Print each entry as it appears. Images stay out of the copy.

INFORMATION SUPPLIED
-- -- --
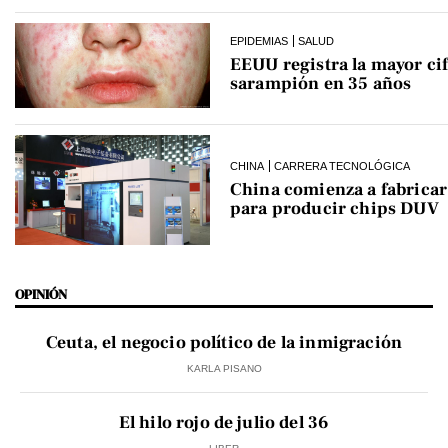
EPIDEMIAS
SALUD
EEUU registra la mayor cif
sarampión en 35 años
CHINA
CARRERA TECNOLÓGICA
China comienza a fabrica
para producir chips DUV
OPINIÓN
Ceuta, el negocio político de la inmigración
KARLA PISANO
El hilo rojo de julio del 36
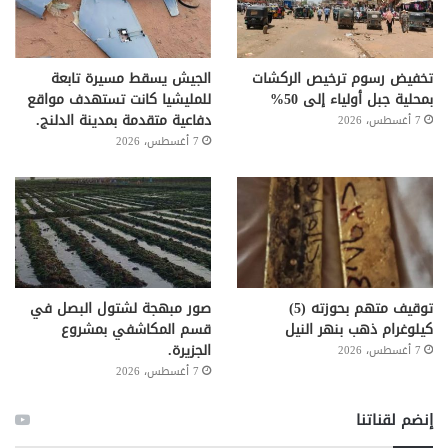
تخفيض رسوم ترخيص الركشات
الجيش يسقط مسيرة تابعة
بمحلية جبل أولياء إلى 50%
للمليشيا كانت تستهدف مواقع
دفاعية متقدمة بمدينة الدلنج.
7 أغسطس، 2026
7 أغسطس، 2026
توقيف متهم بحوزته (5)
صور مبهجة لشتول البصل في
كيلوغرام ذهب بنهر النيل
قسم المكاشفي بمشروع
الجزيرة.
7 أغسطس، 2026
7 أغسطس، 2026
إنضم لقناتنا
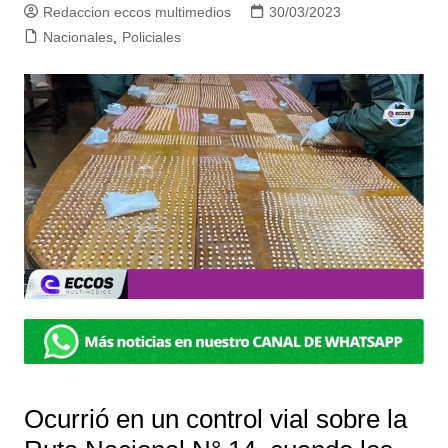
Redaccion eccos multimedios
30/03/2023
Nacionales
,
Policiales
Ocurrió en un control vial sobre la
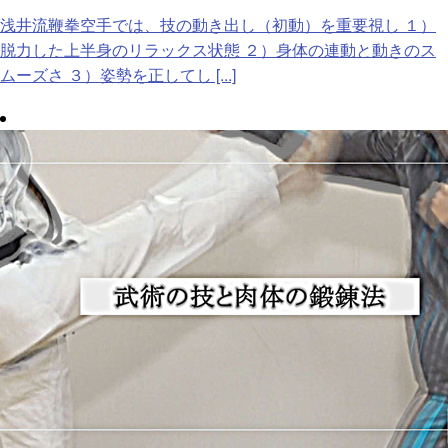
浅井流鞭拳空手では、技の動き出し（初動）を重要視し １）
脱力した上半身のリラックス状態 ２）身体の連動と動きのス
ムーズさ ３）姿勢を正してし [...]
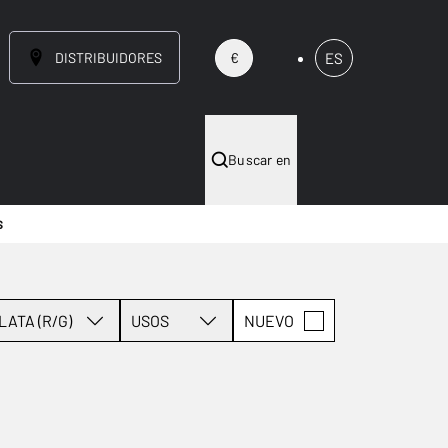
DISTRIBUIDORES
ES
€
Buscar en
S
LATA (R/G)
USOS
NUEVO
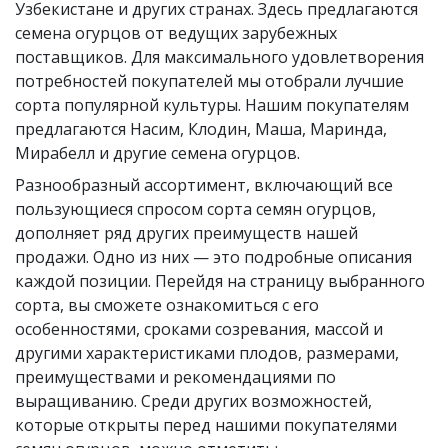
Узбекистане и других странах. Здесь предлагаются
семена огурцов от ведущих зарубежных
поставщиков. Для максимального удовлетворения
потребностей покупателей мы отобрали лучшие
сорта популярной культуры. Нашим покупателям
предлагаются Насим, Клодин, Маша, Маринда,
Мирабелл и другие семена огурцов.
Разнообразный ассортимент, включающий все
пользующиеся спросом сорта семян огурцов,
дополняет ряд других преимуществ нашей
продажи. Одно из них — это подробные описания
каждой позиции. Перейдя на страницу выбранного
сорта, вы сможете ознакомиться с его
особенностями, сроками созревания, массой и
другими характеристиками плодов, размерами,
преимуществами и рекомендациями по
выращиванию. Среди других возможностей,
которые открыты перед нашими покупателями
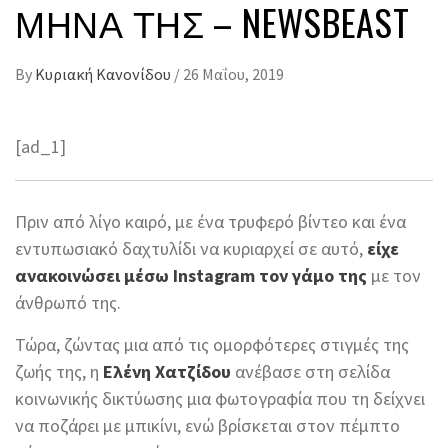
ΜΉΝΑ ΤΗΣ – NEWSBEAST
By
Κυριακή Κανονίδου
/
26 Μαΐου, 2019
[ad_1]
Πριν από λίγο καιρό, με ένα τρυφερό βίντεο και ένα
εντυπωσιακό δαχτυλίδι να κυριαρχεί σε αυτό,
είχε
ανακοινώσει μέσω Instagram τον γάμο της
με τον
άνθρωπό της.
Τώρα, ζώντας μια από τις ομορφότερες στιγμές της
ζωής της, η
Ελένη Χατζίδου
ανέβασε στη σελίδα
κοινωνικής δικτύωσης μια φωτογραφία που τη δείχνει
να ποζάρει με μπικίνι, ενώ βρίσκεται στον πέμπτο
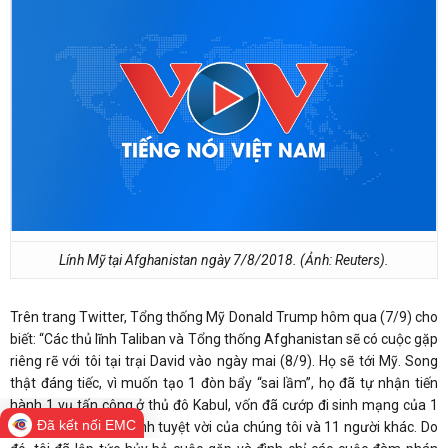
Lính Mỹ tại Afghanistan ngày 7/8/2018. (Ảnh: Reuters).
Trên trang Twitter, Tổng thống Mỹ Donald Trump hôm qua (7/9) cho
biết: “Các thủ lĩnh Taliban và Tổng thống Afghanistan sẽ có cuộc gặp
riêng rẽ với tôi tại trại David vào ngày mai (8/9). Họ sẽ tới Mỹ. Song
thật đáng tiếc, vì muốn tạo 1 đòn bẩy “sai lầm”, họ đã tự nhận tiến
hành 1 vụ tấn công ở thủ đô Kabul, vốn đã cướp đi sinh mạng của 1
Đã kết nối EMC
trong những người lính tuyệt vời của chúng tôi và 11 người khác. Do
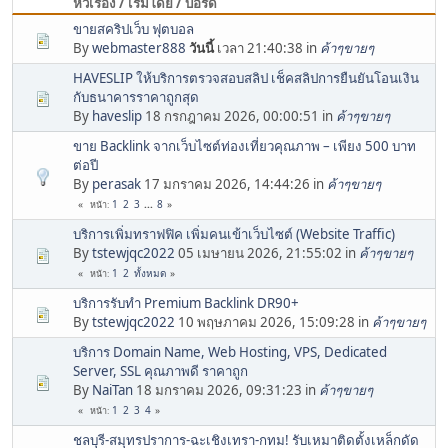
หัวเรื่อง / เริ่มโดย / บอร์ด
ขายสคริปเว็บ ฟุตบอล
By
webmaster888
วันนี้
เวลา 21:40:38 in
ค้าๆขายๆ
HAVESLIP ให้บริการตรวจสอบสลิป เช็คสลิปการยืนยันโอนเงิน
กับธนาคารราคาถูกสุด
By
haveslip
18 กรกฎาคม 2026, 00:00:51 in
ค้าๆขายๆ
ขาย Backlink จากเว็บไซต์ท่องเที่ยวคุณภาพ – เพียง 500 บาท
ต่อปี
By
perasak
17 มกราคม 2026, 14:44:26 in
ค้าๆขายๆ
1
2
3
...
8
หน้า
บริการเพิ่มทราฟฟิค เพิ่มคนเข้าเว็บไซต์ (Website Traffic)
By
tstewjqc2022
05 เมษายน 2026, 21:55:02 in
ค้าๆขายๆ
1
2
ทั้งหมด
หน้า
บริการรับทำ Premium Backlink DR90+
By
tstewjqc2022
10 พฤษภาคม 2026, 15:09:28 in
ค้าๆขายๆ
บริการ Domain Name, Web Hosting, VPS, Dedicated
Server, SSL คุณภาพดี ราคาถูก
By
NaiTan
18 มกราคม 2026, 09:31:23 in
ค้าๆขายๆ
1
2
3
4
หน้า
ชลบุรี-สมุทรปราการ-ฉะเชิงเทรา-กทม! รับเหมาติดตั้งเหล็กดัด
-- -- --
SOLUTION
EPIDEMIAS
SALUD
EEUU registra la mayor cif
sarampión en 35 años
CHINA
CARRERA TECNOLÓGICA
China comienza a fabrica
para producir chips DUV
OPINIÓN
Ceuta, el negocio político de la inmigración
KARLA PISANO
El hilo rojo de julio del 36
تخفيض رسوم ترخيص الركشات
الجيش يسقط مسيرة تابعة
بمحلية جبل أولياء إلى 50%
للمليشيا كانت تستهدف مواقع
دفاعية متقدمة بمدينة الدلنج.
7 أغسطس، 2026
7 أغسطس، 2026
توقيف متهم بحوزته (5)
صور مبهجة لشتول البصل في
كيلوغرام ذهب بنهر النيل
قسم المكاشفي بمشروع
الجزيرة.
7 أغسطس، 2026
7 أغسطس، 2026
إنضم لقناتنا
Redaccion eccos multimedios
30/03/2023
Nacionales
,
Policiales
Ocurrió en un control vial sobre la
浅井流鞭拳空手では、技の動き出し（初動）を重要視し １）
脱力した上半身のリラックス状態 ２）身体の連動と動きのス
ムーズさ ３）姿勢を正してし [...]
DISTRIBUIDORES
ES
€
Buscar en
S
LATA (R/G)
USOS
NUEVO
Узбекистане и других странах. Здесь предлагаются
семена огурцов от ведущих зарубежных
поставщиков. Для максимального удовлетворения
потребностей покупателей мы отобрали лучшие
сорта популярной культуры. Нашим покупателям
предлагаются Насим, Клодин, Маша, Маринда,
Мирабелл и другие семена огурцов.
Разнообразный ассортимент, включающий все
пользующиеся спросом сорта семян огурцов,
дополняет ряд других преимуществ нашей
продажи. Одно из них — это подробные описания
каждой позиции. Перейдя на страницу выбранного
сорта, вы сможете ознакомиться с его
особенностями, сроками созревания, массой и
другими характеристиками плодов, размерами,
преимуществами и рекомендациями по
выращиванию. Среди других возможностей,
которые открыты перед нашими покупателями
ΜΉΝΑ ΤΗΣ – NEWSBEAST
By
Κυριακή Κανονίδου
/
26 Μαΐου, 2019
[ad_1]
Πριν από λίγο καιρό, με ένα τρυφερό βίντεο και ένα
εντυπωσιακό δαχτυλίδι να κυριαρχεί σε αυτό,
είχε
ανακοινώσει μέσω Instagram τον γάμο της
με τον
άνθρωπό της.
Τώρα, ζώντας μια από τις ομορφότερες στιγμές της
ζωής της, η
Ελένη Χατζίδου
ανέβασε στη σελίδα
κοινωνικής δικτύωσης μια φωτογραφία που τη δείχνει
να ποζάρει με μπικίνι, ενώ βρίσκεται στον πέμπτο
Lính Mỹ tại Afghanistan ngày 7/8/2018. (Ảnh: Reuters).
Trên trang Twitter, Tổng thống Mỹ Donald Trump hôm qua (7/9) cho
biết: “Các thủ lĩnh Taliban và Tổng thống Afghanistan sẽ có cuộc gặp
riêng rẽ với tôi tại trại David vào ngày mai (8/9). Họ sẽ tới Mỹ. Song
thật đáng tiếc, vì muốn tạo 1 đòn bẩy “sai lầm”, họ đã tự nhận tiến
hành 1 vụ tấn công ở thủ đô Kabul, vốn đã cướp đi sinh mạng của 1
Đã kết nối EMC
trong những người lính tuyệt vời của chúng tôi và 11 người khác. Do
หัวเรื่อง / เริ่มโดย / บอร์ด
ขายสคริปเว็บ ฟุตบอล
By
webmaster888
วันนี้
เวลา 21:40:38 in
ค้าๆขายๆ
HAVESLIP ให้บริการตรวจสอบสลิป เช็คสลิปการยืนยันโอนเงิน
กับธนาคารราคาถูกสุด
By
haveslip
18 กรกฎาคม 2026, 00:00:51 in
ค้าๆขายๆ
ขาย Backlink จากเว็บไซต์ท่องเที่ยวคุณภาพ – เพียง 500 บาท
ต่อปี
By
perasak
17 มกราคม 2026, 14:44:26 in
ค้าๆขายๆ
1
2
3
...
8
หน้า
บริการเพิ่มทราฟฟิค เพิ่มคนเข้าเว็บไซต์ (Website Traffic)
By
tstewjqc2022
05 เมษายน 2026, 21:55:02 in
ค้าๆขายๆ
1
2
ทั้งหมด
หน้า
บริการรับทำ Premium Backlink DR90+
By
tstewjqc2022
10 พฤษภาคม 2026, 15:09:28 in
ค้าๆขายๆ
บริการ Domain Name, Web Hosting, VPS, Dedicated
Server, SSL คุณภาพดี ราคาถูก
By
NaiTan
18 มกราคม 2026, 09:31:23 in
ค้าๆขายๆ
1
2
3
4
หน้า
ชลบุรี-สมุทรปราการ-ฉะเชิงเทรา-กทม! รับเหมาติดตั้งเหล็กดัด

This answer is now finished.